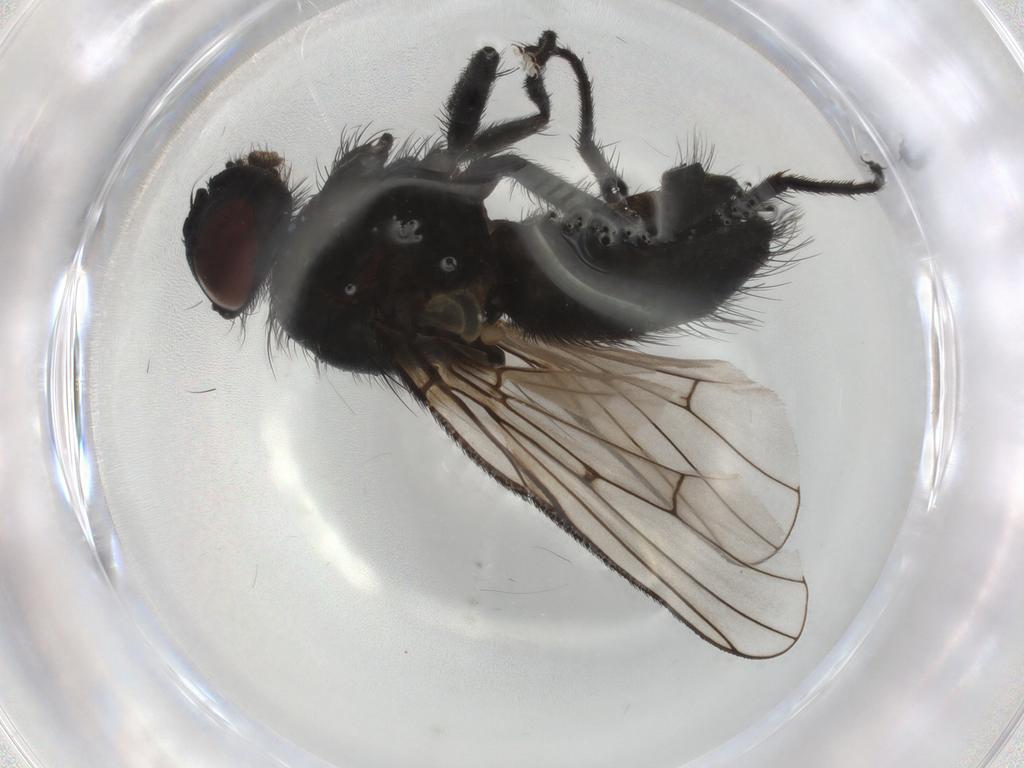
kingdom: Animalia
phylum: Arthropoda
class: Insecta
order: Diptera
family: Muscidae
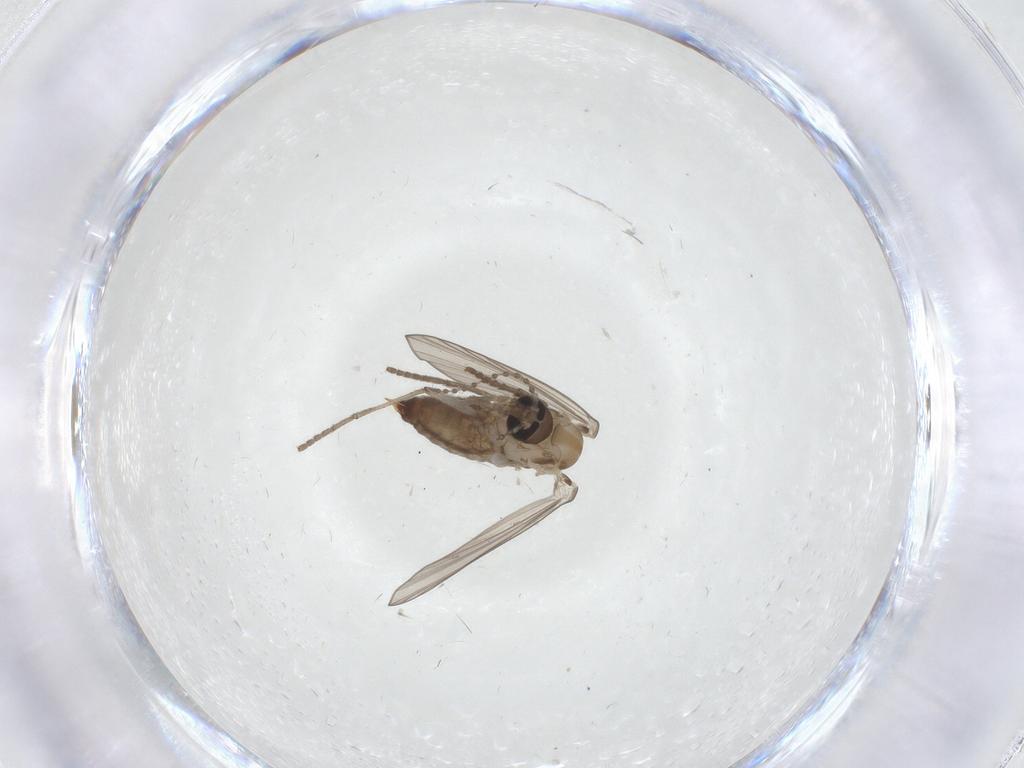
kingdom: Animalia
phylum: Arthropoda
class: Insecta
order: Diptera
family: Psychodidae
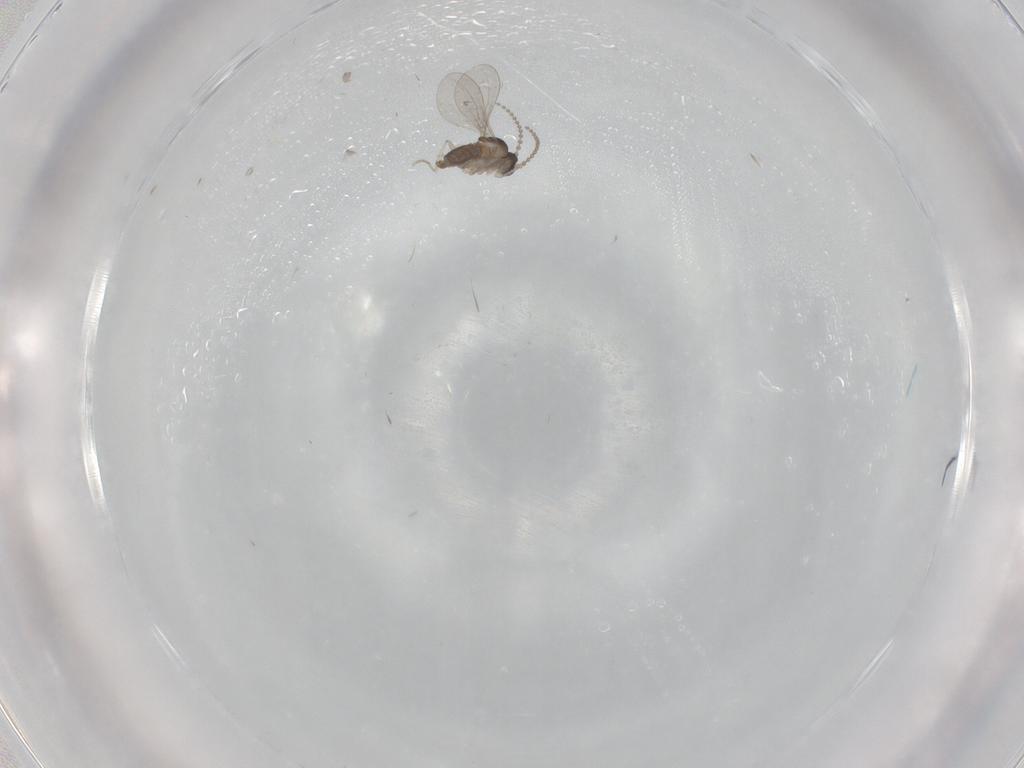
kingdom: Animalia
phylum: Arthropoda
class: Insecta
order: Diptera
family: Cecidomyiidae
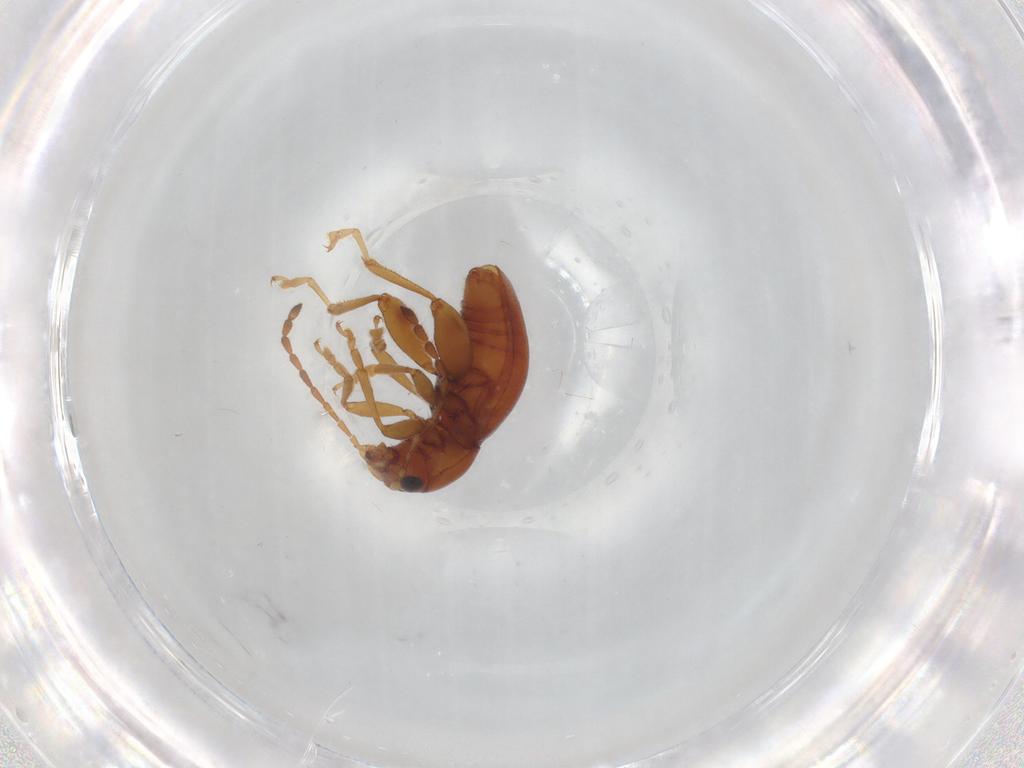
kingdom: Animalia
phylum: Arthropoda
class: Insecta
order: Coleoptera
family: Chrysomelidae
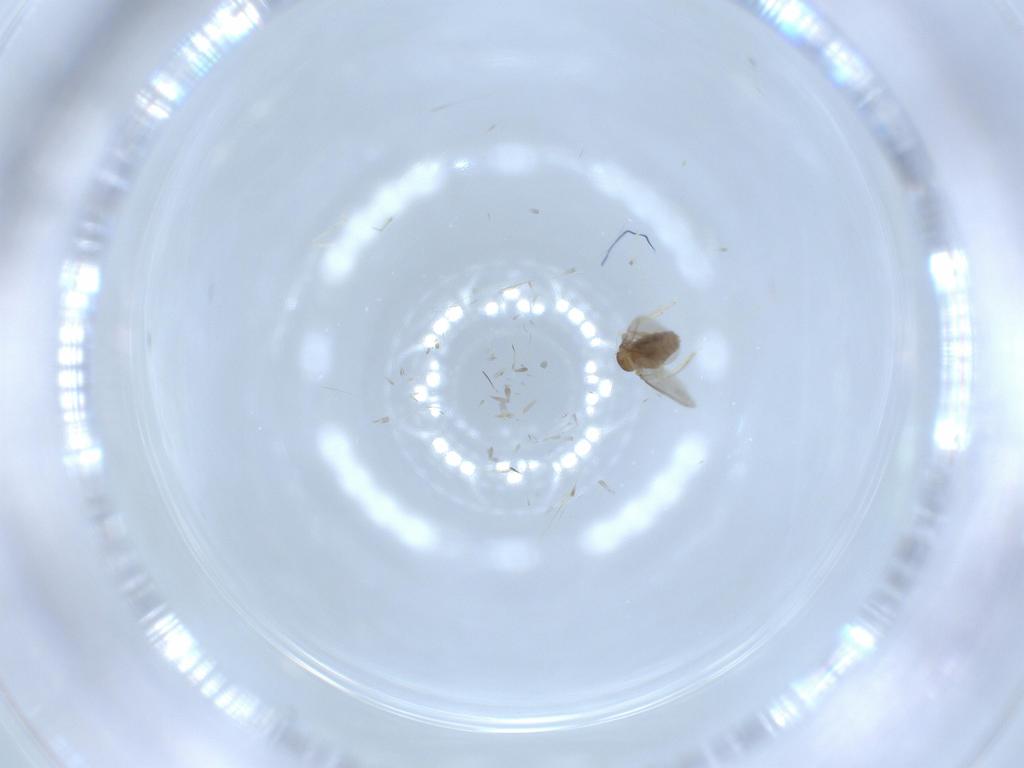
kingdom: Animalia
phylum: Arthropoda
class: Insecta
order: Diptera
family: Cecidomyiidae
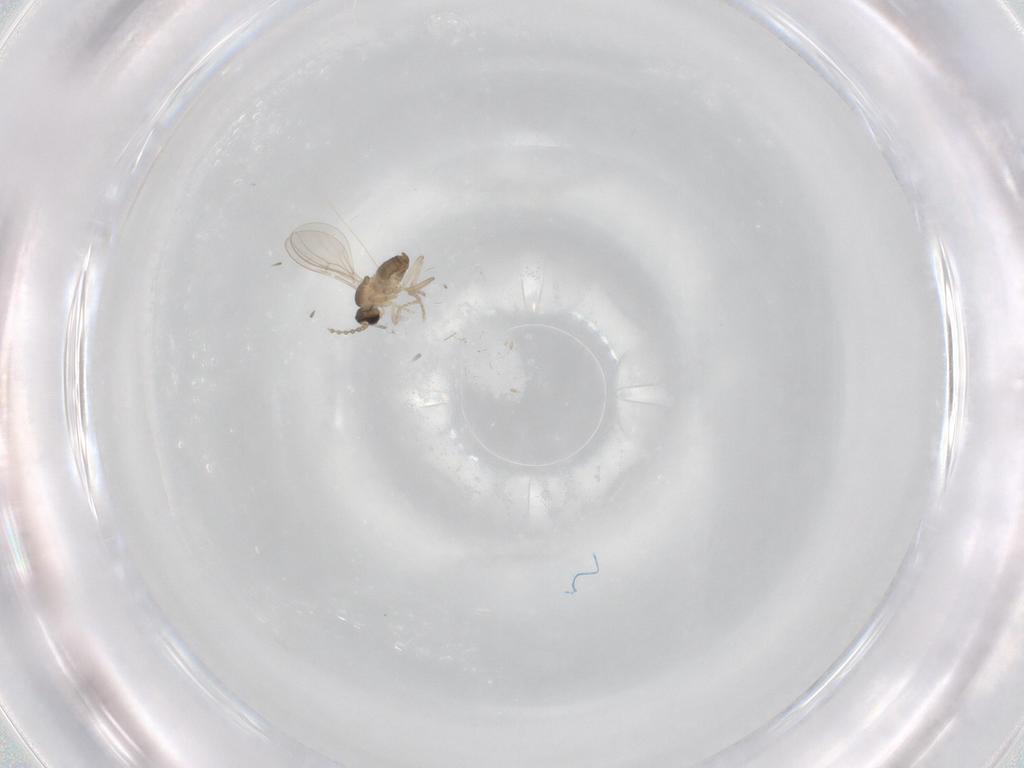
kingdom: Animalia
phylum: Arthropoda
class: Insecta
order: Diptera
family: Cecidomyiidae
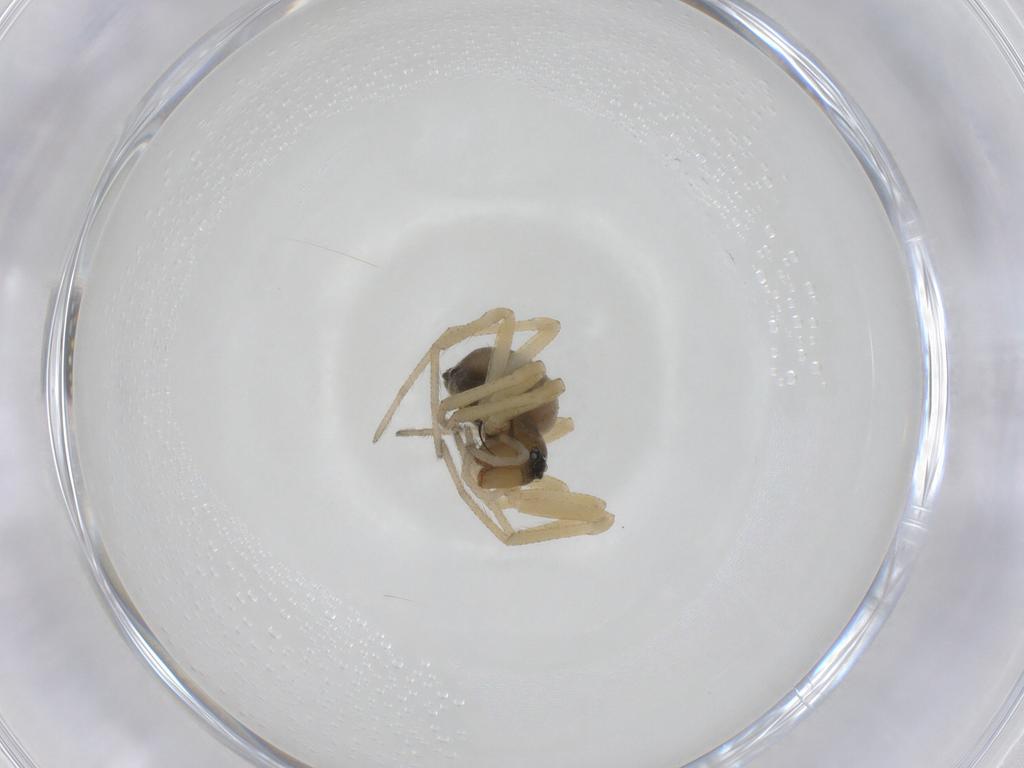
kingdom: Animalia
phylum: Arthropoda
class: Arachnida
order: Araneae
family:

:::::

# [Your goal]
Write out every line of the listing above word for word, leaving out the pictures.

# [Complete response]
kingdom: Animalia
phylum: Arthropoda
class: Insecta
order: Diptera
family: Muscidae
kingdom: Animalia
phylum: Arthropoda
class: Insecta
order: Diptera
family: Psychodidae
kingdom: Animalia
phylum: Arthropoda
class: Insecta
order: Diptera
family: Cecidomyiidae
kingdom: Animalia
phylum: Arthropoda
class: Insecta
order: Coleoptera
family: Chrysomelidae
kingdom: Animalia
phylum: Arthropoda
class: Insecta
order: Diptera
family: Cecidomyiidae
kingdom: Animalia
phylum: Arthropoda
class: Insecta
order: Diptera
family: Cecidomyiidae
kingdom: Animalia
phylum: Arthropoda
class: Arachnida
order: Araneae
family:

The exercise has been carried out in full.